» **Work to be completed**
Write out, exactly and in full, the records given below, but not their pictures.

[Dataset items]

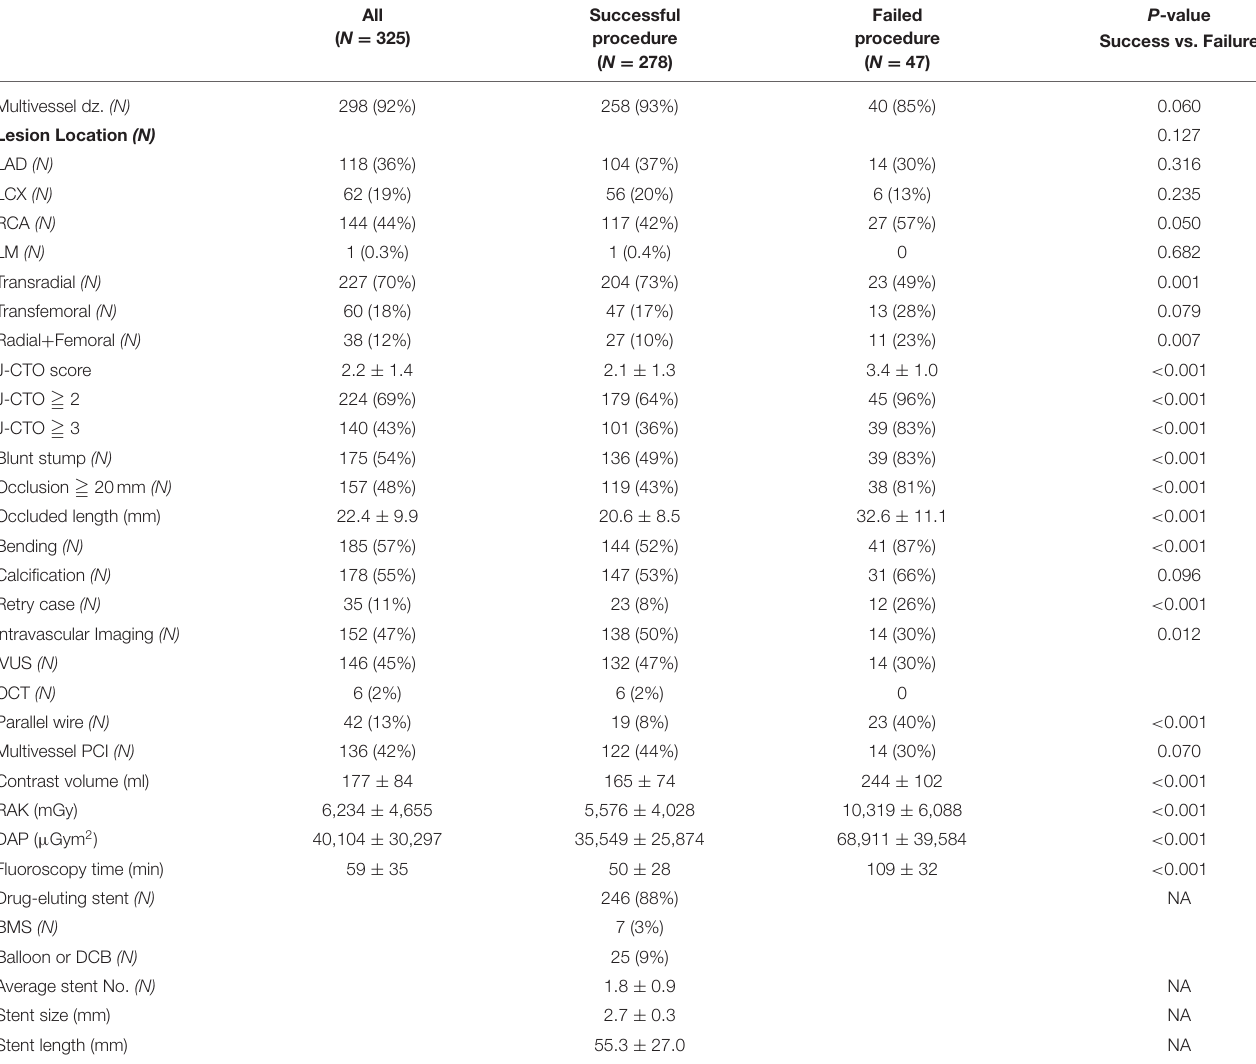
TABLE 2 | Comparisons of angiographic and procedural characteristics between successful and failed antegrade procedures.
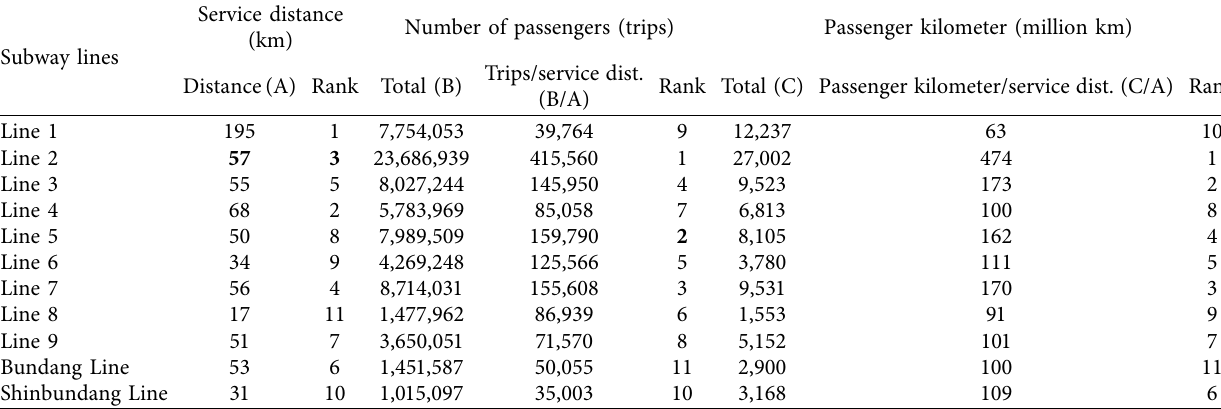
Table 7: Results of passenger kilometer for subway lines in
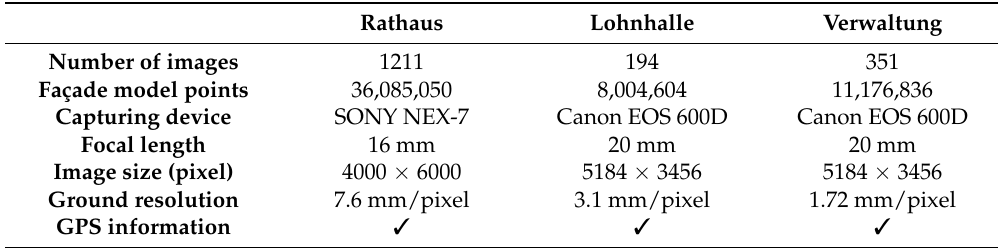
Table 1. Details of ground image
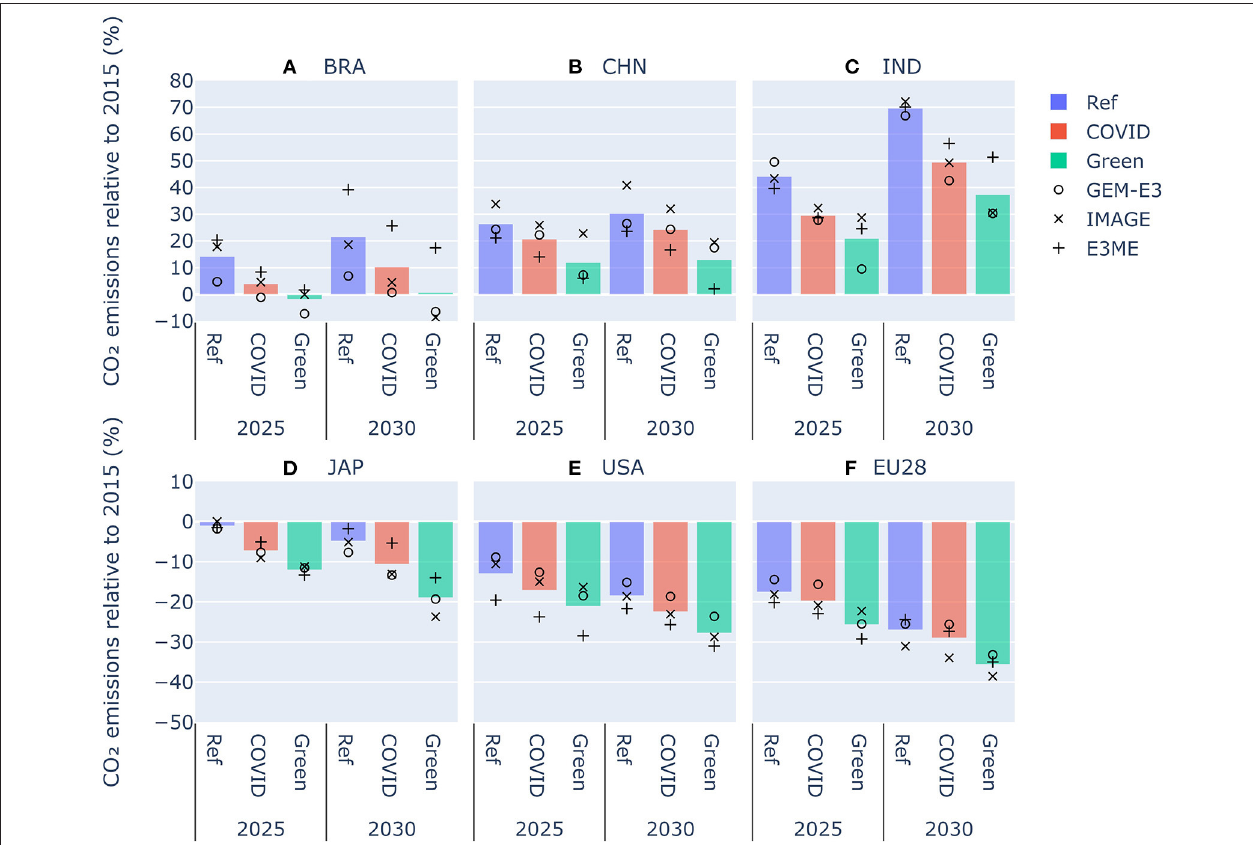
FIGURE 2 | CO 2 emission projections for major emitting regions - (A) Brazil, (B) China, (C) India, (D) Japan, (E) USA, and (F) EU28. CO 2 emissions from energy and industrial processes, relative to 2015 (%), per major emitting region (panel), for 2025 and 2030 (x-axis), for all scenarios (color). Symbols indicate individual model results. The bars indicate model mean and were added for reporting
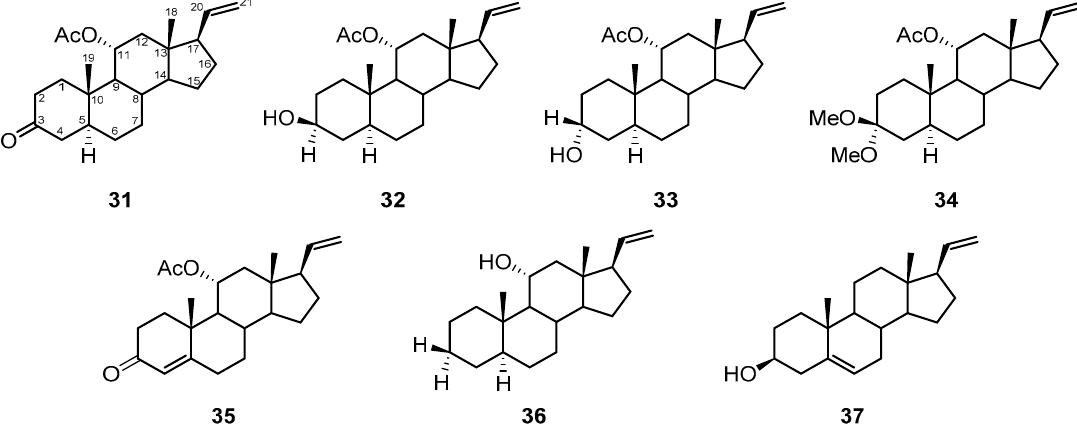
Figure 10. Structures of pregnanes ( 31 – 37 ).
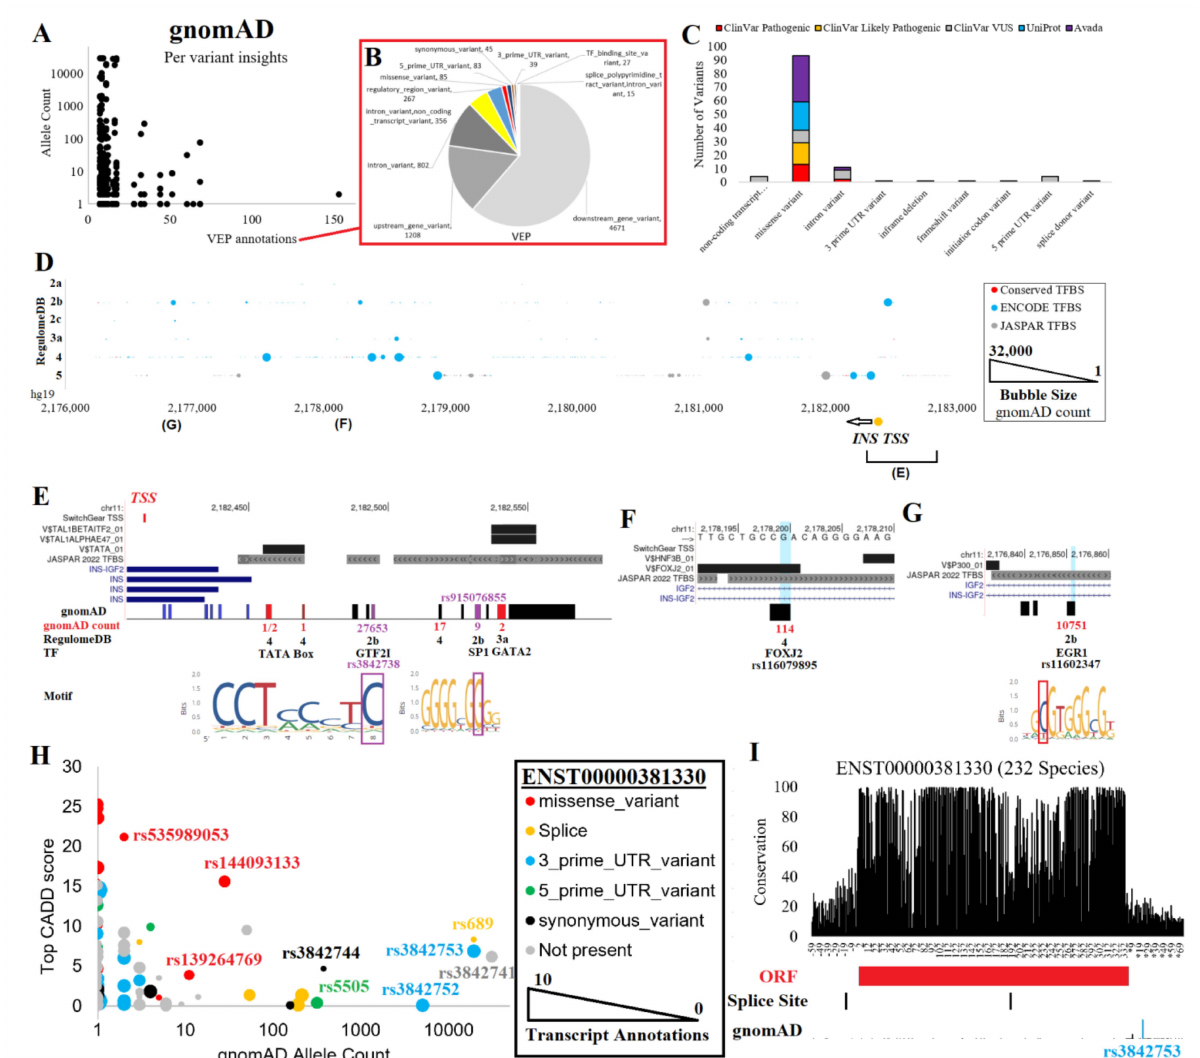
Figure 3. INS variants. ( A ) gnomAD variants for the region shown in Figure 1C. The x-axis shows the number of VEP annotations for each unique variant, and the y-axis shows the gnomAD allele count. ( B ) The red box calls out the breakdown of VEP annotations over all variants. ( C ) Unique variant annotations for ClinVar, UniProt, and Avada. ( D ) Noncoding variant annotations. The x-axis shows the genome coordinates (hg19), the y-axis shows the RegulomeDB score, and the bubble size represents the gnomAD count. Red dots denote those within a conserved transcription factor binding site (TFBS), cyan dots for those within a known ENCODE ChIP-Seq binding event, and gray dots for those within a JASPAR-predicted TFBS. Below is the INS transcriptional start site (TSS) and two regions covered in Panels E-G. ( E ) Annotation of variants within the promoter of INS . The TSS is shown in red. Conserved TFBS and JASPAR are shown above INS transcripts. On the bottom are the gnomAD variant counts for RegulomeDB predictions or for those that fall within a conserved TFBS. ( F ) A downstream enhancer site with rs116079895 that is predicted to alter a FOXJ2 conserved TFBS. ( G ) A downstream enhancer site with rs11602347 predicted using RegulomeDB to alter an EGR1 binding site. ( H ) Transcript annotations from VEP. Colors represent the labeled ENST00000381330 annotations, the primary INS transcript. The INS transcript annotations found outside of ENST00000381330 are in gray. The x-axis shows the gnomAD allele count, the y-axis shows the top CADD score for functionality, and the bubble size shows the number of transcript annotations for each variant. ( I ) Conservation of 232 species transcripts for ENST00000381330 at the RNA base level. Below are the open reading frame (ORF), transcript splice sites, and gnomAD allele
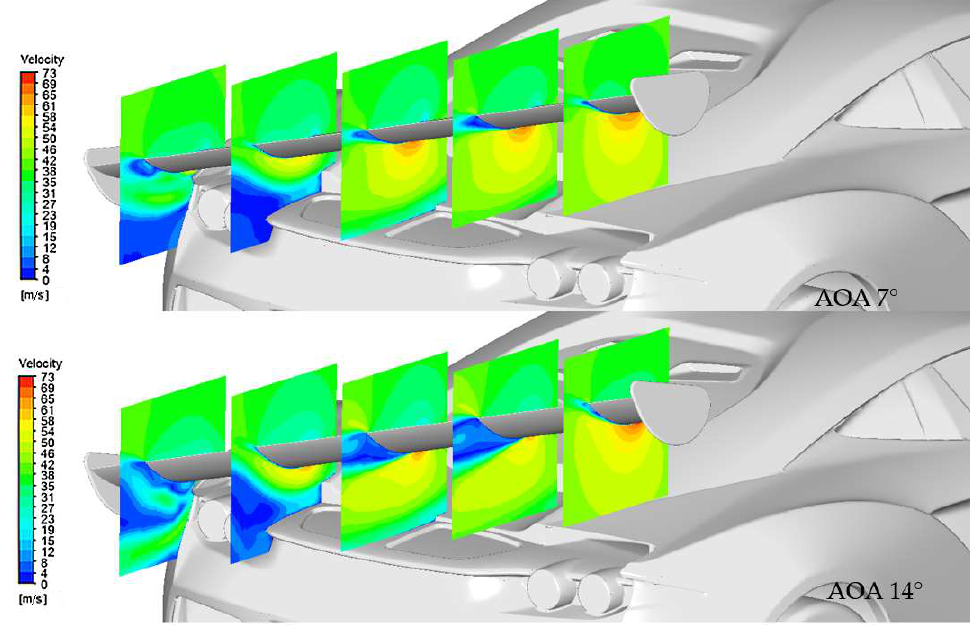
Figure 21. Velocity distributions in several cross sections of the wing.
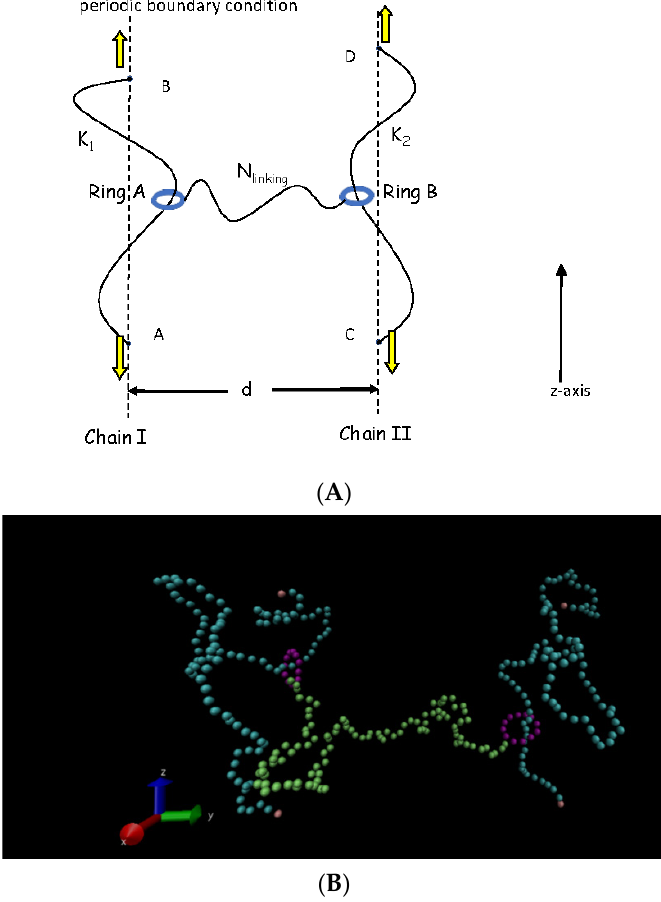
Figure 1. ( A ) Schematic diagram of a simple slide-ring gel in which two ring chains are linked by a flexible linear chain with the chain length N linking and two ring chains slide along two axial chains with different bending energies of K 1 and K 2 as well as the distance of two parallel axial chains is d. Points A, B, C and D are fixed, and the line AB is parallel to the line CD [13,18]. ( B ) A real snapshot of simulation system by using visual molecular dynamics (VMD) for ring chains sliding along the symmetric fluctuating axial chains [25].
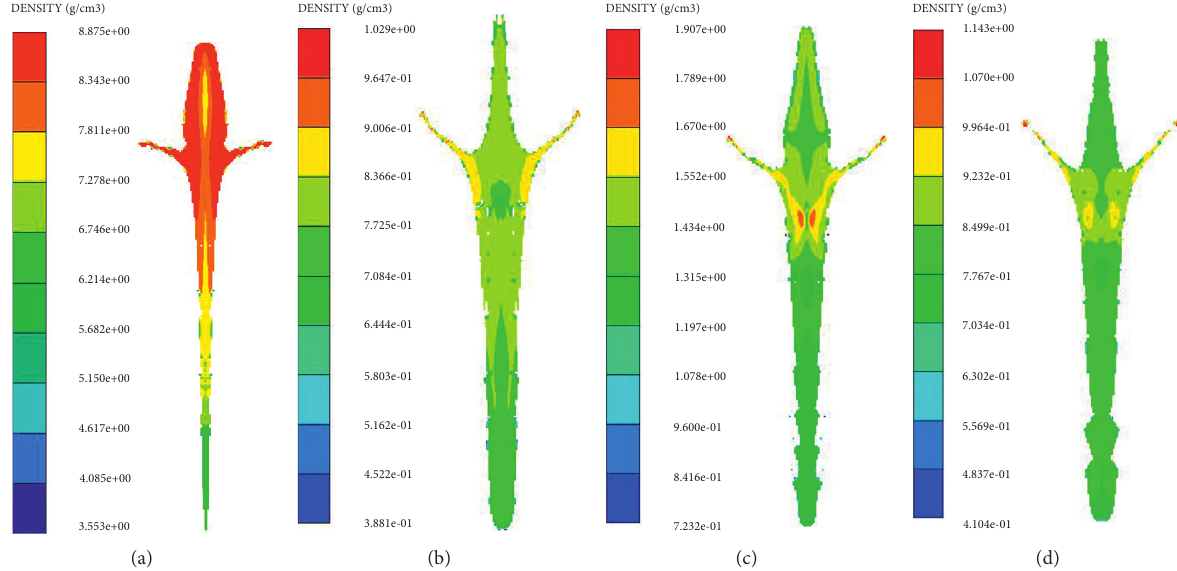
Figure 6: Density distribution of different material micro-jets at the distance of 2.5CD: (a) copper jet; (b) Teflon jet, (c) nylon jet; and (d) polycarb jet.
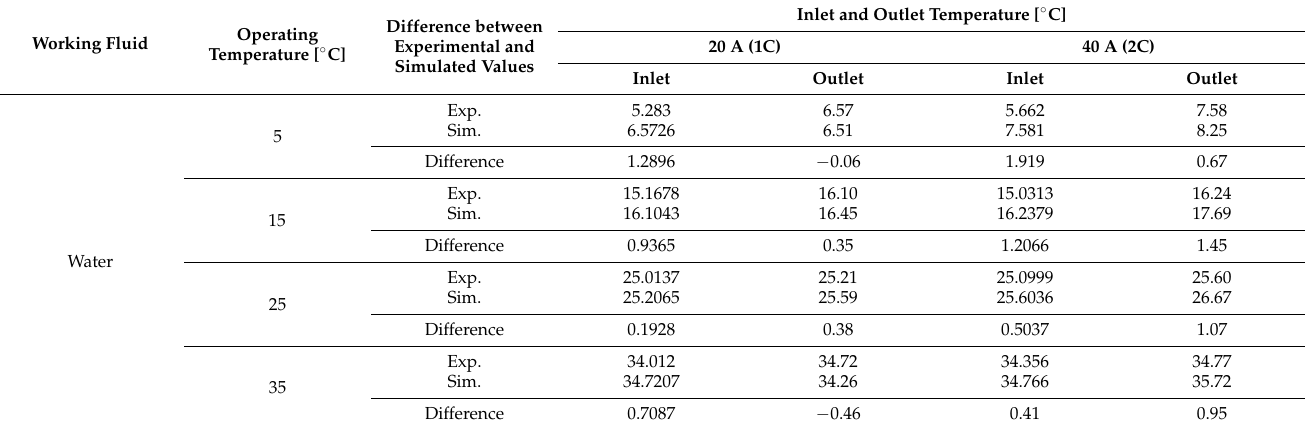
Table 3. Water inlet and water outlet temperature at 20 A and 40 A releasing currents and at various operating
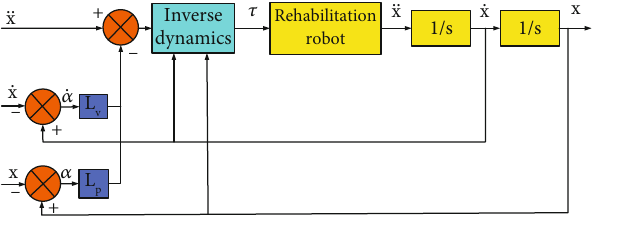
Figure 6: Calculated moment method.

» **Response to this exercise**
TABLE 2 | Comparisons of angiographic and procedural characteristics between successful and failed antegrade procedures.
Table 7: Results of passenger kilometer for subway lines in
Table 1. Details of ground image
FIGURE 2 | CO 2 emission projections for major emitting regions - (A) Brazil, (B) China, (C) India, (D) Japan, (E) USA, and (F) EU28. CO 2 emissions from energy and industrial processes, relative to 2015 (%), per major emitting region (panel), for 2025 and 2030 (x-axis), for all scenarios (color). Symbols indicate individual model results. The bars indicate model mean and were added for reporting
Figure 10. Structures of pregnanes ( 31 – 37 ).
Figure 3. INS variants. ( A ) gnomAD variants for the region shown in Figure 1C. The x-axis shows the number of VEP annotations for each unique variant, and the y-axis shows the gnomAD allele count. ( B ) The red box calls out the breakdown of VEP annotations over all variants. ( C ) Unique variant annotations for ClinVar, UniProt, and Avada. ( D ) Noncoding variant annotations. The x-axis shows the genome coordinates (hg19), the y-axis shows the RegulomeDB score, and the bubble size represents the gnomAD count. Red dots denote those within a conserved transcription factor binding site (TFBS), cyan dots for those within a known ENCODE ChIP-Seq binding event, and gray dots for those within a JASPAR-predicted TFBS. Below is the INS transcriptional start site (TSS) and two regions covered in Panels E-G. ( E ) Annotation of variants within the promoter of INS . The TSS is shown in red. Conserved TFBS and JASPAR are shown above INS transcripts. On the bottom are the gnomAD variant counts for RegulomeDB predictions or for those that fall within a conserved TFBS. ( F ) A downstream enhancer site with rs116079895 that is predicted to alter a FOXJ2 conserved TFBS. ( G ) A downstream enhancer site with rs11602347 predicted using RegulomeDB to alter an EGR1 binding site. ( H ) Transcript annotations from VEP. Colors represent the labeled ENST00000381330 annotations, the primary INS transcript. The INS transcript annotations found outside of ENST00000381330 are in gray. The x-axis shows the gnomAD allele count, the y-axis shows the top CADD score for functionality, and the bubble size shows the number of transcript annotations for each variant. ( I ) Conservation of 232 species transcripts for ENST00000381330 at the RNA base level. Below are the open reading frame (ORF), transcript splice sites, and gnomAD allele
Figure 21. Velocity distributions in several cross sections of the wing.
Figure 1. ( A ) Schematic diagram of a simple slide-ring gel in which two ring chains are linked by a flexible linear chain with the chain length N linking and two ring chains slide along two axial chains with different bending energies of K 1 and K 2 as well as the distance of two parallel axial chains is d. Points A, B, C and D are fixed, and the line AB is parallel to the line CD [13,18]. ( B ) A real snapshot of simulation system by using visual molecular dynamics (VMD) for ring chains sliding along the symmetric fluctuating axial chains [25].
Figure 6: Density distribution of different material micro-jets at the distance of 2.5CD: (a) copper jet; (b) Teflon jet, (c) nylon jet; and (d) polycarb jet.
Table 3. Water inlet and water outlet temperature at 20 A and 40 A releasing currents and at various operating
Figure 6: Calculated moment method.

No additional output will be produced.